EXTRACT PROVIDED

------------------------------------

2. The Eleventh Circuit correctly applied these established principles in In re Grand Jury Subpoena Dated November 12, 1991 (David L. Paul), 957 F.2d 807 (1992). Paul was the chairman of the board and chief executive officer of a bank before it was taken over by the Resolution Trust Corp. Id. at 809. He sought to invoke his personal Fifth Amendment privilege to avoid producing bank records he had copied before he was removed from his positions at the bank, on the ground that the act of producing those documents would incriminate him personally. Id. at 808-809. The court rejected Paul's claim of privilege because "[t]he law is clear that an individual may not invoke his personal Fifth Amendment privilege to avoid producing the documents of a collective entity that are in his custody, even if his production of those documents would prove personally incriminating." Id. at 809 (citing Braswell v. United States, supra).

------------------------------------

GIVEN INFORMATION

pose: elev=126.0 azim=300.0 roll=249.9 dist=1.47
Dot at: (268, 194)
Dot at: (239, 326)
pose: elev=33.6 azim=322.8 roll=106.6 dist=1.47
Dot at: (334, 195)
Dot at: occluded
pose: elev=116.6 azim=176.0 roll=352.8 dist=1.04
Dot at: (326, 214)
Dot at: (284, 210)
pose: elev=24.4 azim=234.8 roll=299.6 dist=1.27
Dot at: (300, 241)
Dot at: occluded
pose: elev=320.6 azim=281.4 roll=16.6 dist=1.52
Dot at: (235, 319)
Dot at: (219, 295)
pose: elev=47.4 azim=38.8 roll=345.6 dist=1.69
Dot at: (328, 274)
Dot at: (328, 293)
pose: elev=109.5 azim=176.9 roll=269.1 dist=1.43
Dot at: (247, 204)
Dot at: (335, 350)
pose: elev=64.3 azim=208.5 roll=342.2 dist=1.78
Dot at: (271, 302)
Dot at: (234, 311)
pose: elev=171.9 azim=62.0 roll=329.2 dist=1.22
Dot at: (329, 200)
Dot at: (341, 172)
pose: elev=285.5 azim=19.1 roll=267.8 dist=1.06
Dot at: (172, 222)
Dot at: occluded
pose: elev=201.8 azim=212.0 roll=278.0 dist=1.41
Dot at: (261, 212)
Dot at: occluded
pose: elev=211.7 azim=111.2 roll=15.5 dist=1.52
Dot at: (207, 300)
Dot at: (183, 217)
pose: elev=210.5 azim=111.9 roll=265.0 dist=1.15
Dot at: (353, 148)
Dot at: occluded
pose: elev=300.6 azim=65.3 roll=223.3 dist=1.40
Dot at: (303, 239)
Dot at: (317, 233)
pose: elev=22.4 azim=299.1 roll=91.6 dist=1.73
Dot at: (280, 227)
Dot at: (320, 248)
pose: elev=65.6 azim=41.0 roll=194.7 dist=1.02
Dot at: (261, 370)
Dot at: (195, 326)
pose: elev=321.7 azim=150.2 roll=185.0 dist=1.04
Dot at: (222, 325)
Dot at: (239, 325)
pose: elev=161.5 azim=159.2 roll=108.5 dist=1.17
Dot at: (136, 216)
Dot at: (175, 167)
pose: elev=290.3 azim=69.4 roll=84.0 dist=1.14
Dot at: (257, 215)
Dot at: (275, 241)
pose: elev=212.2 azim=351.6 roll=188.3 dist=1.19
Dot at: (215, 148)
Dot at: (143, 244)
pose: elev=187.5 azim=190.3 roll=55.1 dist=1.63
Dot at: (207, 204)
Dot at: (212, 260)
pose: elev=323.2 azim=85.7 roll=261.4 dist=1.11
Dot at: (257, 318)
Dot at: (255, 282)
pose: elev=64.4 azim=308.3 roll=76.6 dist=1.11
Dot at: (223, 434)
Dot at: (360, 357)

------------------------------------

SHORT EXERCISE
In the legal excerpt, what two positions did Paul hold at the bank before the Resolution Trust Corp. took it over?

ANSWER IN FULL
He was chairman of the board and chief executive officer.